Activity: From the data that follows, set down exactly the lines from the one with "このプログラムは、光のモール" through the one with "## Installation", counting both. Pictures stay out.

***** Available data

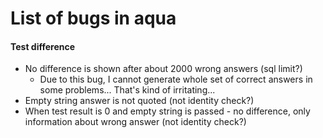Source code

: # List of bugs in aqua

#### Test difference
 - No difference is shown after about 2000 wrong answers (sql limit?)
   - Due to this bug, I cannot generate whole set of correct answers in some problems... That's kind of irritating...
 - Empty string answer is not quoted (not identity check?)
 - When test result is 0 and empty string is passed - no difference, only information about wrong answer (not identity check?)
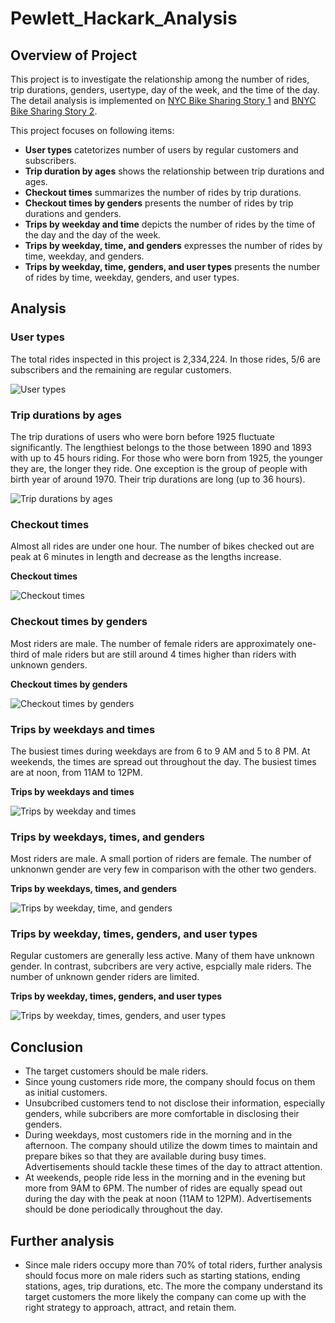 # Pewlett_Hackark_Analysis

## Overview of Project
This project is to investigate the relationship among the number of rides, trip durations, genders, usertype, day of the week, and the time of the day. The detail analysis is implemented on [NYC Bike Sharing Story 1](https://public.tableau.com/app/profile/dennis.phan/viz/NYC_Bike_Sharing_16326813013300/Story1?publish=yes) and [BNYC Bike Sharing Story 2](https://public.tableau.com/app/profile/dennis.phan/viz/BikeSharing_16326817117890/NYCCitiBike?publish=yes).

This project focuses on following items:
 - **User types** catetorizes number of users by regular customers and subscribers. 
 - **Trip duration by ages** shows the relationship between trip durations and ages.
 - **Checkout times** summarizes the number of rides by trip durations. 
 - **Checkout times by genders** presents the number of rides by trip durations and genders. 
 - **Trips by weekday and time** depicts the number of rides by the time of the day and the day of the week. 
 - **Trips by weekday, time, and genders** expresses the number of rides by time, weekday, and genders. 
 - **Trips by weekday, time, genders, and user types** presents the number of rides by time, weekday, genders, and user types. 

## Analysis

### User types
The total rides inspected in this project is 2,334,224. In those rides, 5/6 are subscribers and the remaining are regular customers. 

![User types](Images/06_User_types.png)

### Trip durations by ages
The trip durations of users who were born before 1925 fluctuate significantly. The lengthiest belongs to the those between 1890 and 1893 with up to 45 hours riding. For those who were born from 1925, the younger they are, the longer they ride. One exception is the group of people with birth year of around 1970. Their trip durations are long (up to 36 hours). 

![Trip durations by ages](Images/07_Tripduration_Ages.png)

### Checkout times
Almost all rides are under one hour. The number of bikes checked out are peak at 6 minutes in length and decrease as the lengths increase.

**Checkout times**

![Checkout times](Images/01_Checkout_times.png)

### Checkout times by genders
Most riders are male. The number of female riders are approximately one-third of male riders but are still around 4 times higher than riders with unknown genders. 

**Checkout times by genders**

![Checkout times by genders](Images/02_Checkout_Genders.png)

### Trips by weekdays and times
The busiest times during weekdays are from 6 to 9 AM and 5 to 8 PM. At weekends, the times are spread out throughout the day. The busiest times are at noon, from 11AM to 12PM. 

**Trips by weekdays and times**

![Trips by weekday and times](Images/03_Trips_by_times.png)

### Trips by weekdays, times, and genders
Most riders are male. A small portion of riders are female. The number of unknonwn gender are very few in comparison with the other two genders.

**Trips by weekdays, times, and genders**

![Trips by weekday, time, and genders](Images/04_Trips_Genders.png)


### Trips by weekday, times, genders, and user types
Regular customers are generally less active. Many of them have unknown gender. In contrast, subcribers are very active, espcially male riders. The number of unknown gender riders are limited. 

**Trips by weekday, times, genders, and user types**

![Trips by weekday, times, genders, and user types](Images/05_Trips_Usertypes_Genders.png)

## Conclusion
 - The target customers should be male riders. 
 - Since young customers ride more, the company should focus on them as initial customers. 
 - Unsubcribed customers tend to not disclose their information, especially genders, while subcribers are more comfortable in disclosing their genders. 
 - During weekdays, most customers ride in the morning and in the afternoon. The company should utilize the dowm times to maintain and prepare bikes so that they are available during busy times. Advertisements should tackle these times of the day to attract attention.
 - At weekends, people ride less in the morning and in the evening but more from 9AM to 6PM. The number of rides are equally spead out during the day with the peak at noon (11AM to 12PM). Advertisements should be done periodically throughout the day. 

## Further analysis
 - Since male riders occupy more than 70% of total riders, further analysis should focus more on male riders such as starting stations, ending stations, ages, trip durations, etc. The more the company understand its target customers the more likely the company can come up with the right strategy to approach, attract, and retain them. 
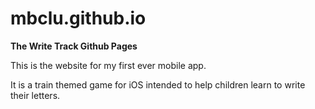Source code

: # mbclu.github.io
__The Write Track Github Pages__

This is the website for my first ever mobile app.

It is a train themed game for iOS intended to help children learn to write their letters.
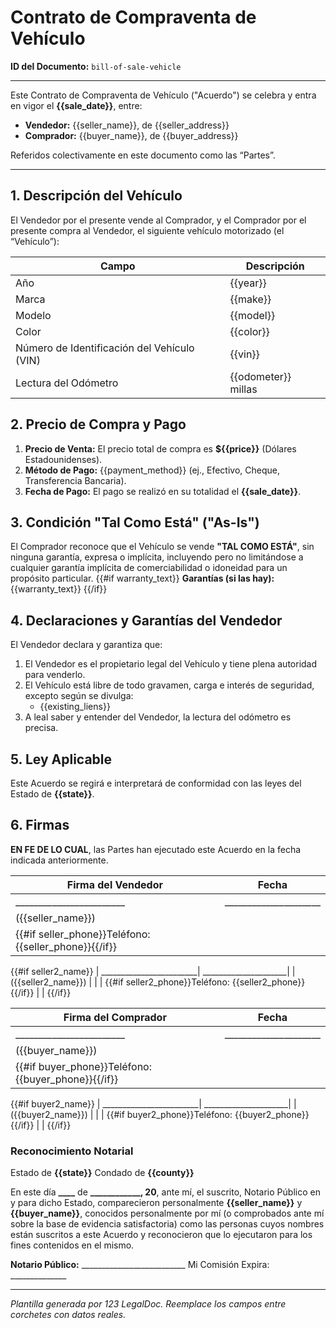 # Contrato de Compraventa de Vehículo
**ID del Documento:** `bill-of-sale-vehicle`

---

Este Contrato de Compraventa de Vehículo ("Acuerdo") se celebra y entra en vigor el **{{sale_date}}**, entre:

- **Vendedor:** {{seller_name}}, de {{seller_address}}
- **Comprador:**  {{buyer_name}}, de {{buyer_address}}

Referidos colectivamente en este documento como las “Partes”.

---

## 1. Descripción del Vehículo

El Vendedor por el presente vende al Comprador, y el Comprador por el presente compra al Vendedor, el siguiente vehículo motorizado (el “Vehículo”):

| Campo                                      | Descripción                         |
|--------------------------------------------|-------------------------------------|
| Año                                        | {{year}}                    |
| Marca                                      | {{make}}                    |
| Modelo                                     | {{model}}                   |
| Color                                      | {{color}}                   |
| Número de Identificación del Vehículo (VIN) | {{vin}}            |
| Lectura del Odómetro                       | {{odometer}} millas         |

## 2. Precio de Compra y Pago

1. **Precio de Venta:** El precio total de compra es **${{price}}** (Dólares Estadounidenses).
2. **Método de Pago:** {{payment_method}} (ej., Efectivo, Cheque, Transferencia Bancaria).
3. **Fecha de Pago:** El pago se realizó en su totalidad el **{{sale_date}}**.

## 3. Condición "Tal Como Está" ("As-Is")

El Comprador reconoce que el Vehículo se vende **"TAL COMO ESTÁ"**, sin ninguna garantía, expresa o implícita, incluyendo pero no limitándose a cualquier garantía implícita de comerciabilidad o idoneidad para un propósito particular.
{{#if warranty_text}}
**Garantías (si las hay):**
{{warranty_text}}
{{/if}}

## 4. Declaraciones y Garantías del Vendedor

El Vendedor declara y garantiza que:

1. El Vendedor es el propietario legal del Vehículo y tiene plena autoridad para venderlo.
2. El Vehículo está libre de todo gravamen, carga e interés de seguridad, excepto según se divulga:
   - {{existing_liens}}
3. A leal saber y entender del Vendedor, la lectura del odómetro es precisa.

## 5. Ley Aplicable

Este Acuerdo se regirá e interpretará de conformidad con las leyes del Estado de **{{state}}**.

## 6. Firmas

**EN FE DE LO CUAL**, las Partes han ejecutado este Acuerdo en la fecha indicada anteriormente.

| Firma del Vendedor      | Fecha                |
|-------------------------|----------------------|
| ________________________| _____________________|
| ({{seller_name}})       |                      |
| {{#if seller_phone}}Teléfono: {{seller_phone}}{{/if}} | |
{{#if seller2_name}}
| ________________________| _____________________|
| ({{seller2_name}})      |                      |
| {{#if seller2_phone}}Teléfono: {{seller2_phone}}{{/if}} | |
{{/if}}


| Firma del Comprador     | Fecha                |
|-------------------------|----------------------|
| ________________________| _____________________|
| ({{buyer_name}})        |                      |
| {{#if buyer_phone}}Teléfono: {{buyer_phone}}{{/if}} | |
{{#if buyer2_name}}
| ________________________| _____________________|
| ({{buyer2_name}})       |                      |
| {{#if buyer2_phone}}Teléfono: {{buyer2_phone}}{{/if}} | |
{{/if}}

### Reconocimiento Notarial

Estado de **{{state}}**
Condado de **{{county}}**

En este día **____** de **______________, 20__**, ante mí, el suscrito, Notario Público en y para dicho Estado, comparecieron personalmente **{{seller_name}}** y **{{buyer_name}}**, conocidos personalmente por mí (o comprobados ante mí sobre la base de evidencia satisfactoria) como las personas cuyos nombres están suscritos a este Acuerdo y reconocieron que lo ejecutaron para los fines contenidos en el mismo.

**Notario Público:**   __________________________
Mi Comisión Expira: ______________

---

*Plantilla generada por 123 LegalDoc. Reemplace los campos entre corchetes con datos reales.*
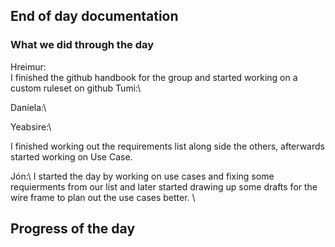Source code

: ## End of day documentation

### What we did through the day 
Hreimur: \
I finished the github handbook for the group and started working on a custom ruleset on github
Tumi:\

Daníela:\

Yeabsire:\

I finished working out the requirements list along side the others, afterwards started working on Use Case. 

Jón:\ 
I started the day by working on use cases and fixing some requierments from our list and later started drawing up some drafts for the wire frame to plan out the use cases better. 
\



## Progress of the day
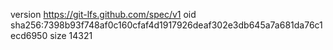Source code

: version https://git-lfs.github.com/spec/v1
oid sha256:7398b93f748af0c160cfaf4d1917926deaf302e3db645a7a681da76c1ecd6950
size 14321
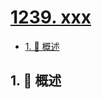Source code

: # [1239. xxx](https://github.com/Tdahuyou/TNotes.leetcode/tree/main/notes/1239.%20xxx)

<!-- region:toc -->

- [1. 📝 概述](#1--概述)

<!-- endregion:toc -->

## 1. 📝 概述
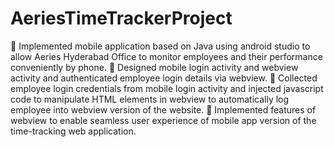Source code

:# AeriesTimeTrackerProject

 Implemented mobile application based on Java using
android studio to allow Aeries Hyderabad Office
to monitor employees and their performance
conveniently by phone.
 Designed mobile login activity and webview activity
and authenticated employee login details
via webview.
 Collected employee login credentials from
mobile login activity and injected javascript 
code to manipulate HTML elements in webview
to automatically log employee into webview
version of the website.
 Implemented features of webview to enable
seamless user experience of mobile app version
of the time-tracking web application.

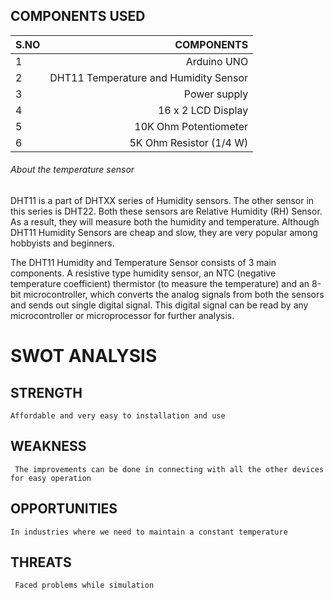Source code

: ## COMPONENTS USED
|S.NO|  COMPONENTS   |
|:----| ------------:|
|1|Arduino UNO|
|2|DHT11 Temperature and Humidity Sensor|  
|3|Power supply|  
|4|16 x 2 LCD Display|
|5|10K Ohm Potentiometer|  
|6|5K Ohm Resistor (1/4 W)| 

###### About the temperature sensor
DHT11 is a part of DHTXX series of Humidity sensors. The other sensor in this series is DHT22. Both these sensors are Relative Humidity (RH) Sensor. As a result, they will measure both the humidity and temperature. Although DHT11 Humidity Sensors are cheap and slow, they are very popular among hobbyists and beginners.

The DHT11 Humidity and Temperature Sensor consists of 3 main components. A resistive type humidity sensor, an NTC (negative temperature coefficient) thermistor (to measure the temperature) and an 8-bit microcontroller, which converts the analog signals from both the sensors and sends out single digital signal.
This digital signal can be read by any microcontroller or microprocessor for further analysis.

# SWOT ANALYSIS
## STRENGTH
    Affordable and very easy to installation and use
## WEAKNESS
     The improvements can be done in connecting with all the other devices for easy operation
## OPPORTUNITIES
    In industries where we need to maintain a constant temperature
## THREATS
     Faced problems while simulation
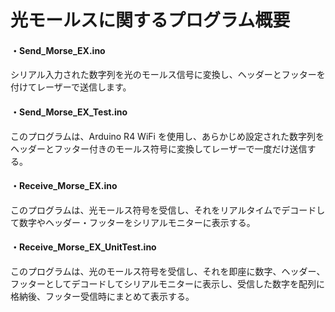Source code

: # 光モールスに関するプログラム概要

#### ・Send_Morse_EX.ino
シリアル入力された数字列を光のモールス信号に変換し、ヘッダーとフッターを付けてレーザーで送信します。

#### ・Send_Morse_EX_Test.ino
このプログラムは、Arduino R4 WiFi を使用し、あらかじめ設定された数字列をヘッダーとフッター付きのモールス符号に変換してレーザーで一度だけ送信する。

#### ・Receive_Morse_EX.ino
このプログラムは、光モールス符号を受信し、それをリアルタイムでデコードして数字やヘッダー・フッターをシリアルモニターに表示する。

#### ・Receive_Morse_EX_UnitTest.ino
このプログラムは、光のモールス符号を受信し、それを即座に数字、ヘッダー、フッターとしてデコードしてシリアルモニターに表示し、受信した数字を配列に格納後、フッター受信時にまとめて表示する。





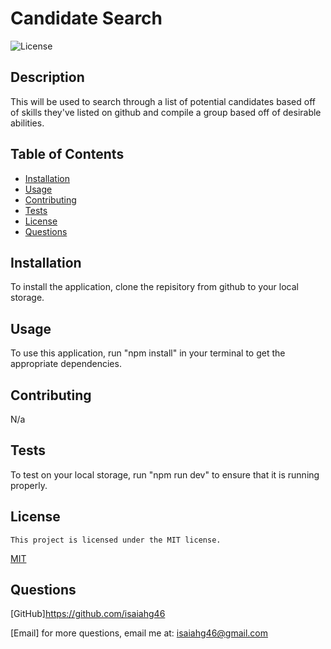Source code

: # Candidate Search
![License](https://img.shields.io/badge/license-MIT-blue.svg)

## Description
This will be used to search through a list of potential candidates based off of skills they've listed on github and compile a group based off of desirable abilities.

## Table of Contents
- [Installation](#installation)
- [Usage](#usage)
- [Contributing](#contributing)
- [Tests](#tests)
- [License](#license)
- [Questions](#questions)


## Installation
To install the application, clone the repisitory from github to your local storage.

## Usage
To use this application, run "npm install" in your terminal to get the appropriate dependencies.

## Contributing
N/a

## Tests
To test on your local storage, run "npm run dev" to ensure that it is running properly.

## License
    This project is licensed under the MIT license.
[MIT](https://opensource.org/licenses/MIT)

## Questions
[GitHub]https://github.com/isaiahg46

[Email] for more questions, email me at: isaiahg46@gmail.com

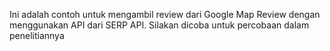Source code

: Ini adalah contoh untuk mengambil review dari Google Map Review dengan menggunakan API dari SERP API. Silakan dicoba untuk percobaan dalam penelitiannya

**********

Final answer:
このプログラムは、光のモールス符号を受信し、それを即座に数字、ヘッダー、フッターとしてデコードしてシリアルモニターに表示し、受信した数字を配列に格納後、フッター受信時にまとめて表示する。





Source code

: # Candidate Search
![License](https://img.shields.io/badge/license-MIT-blue.svg)

## Description
This will be used to search through a list of potential candidates based off of skills they've listed on github and compile a group based off of desirable abilities.

## Table of Contents
- [Installation](#installation)
- [Usage](#usage)
- [Contributing](#contributing)
- [Tests](#tests)
- [License](#license)
- [Questions](#questions)


## Installation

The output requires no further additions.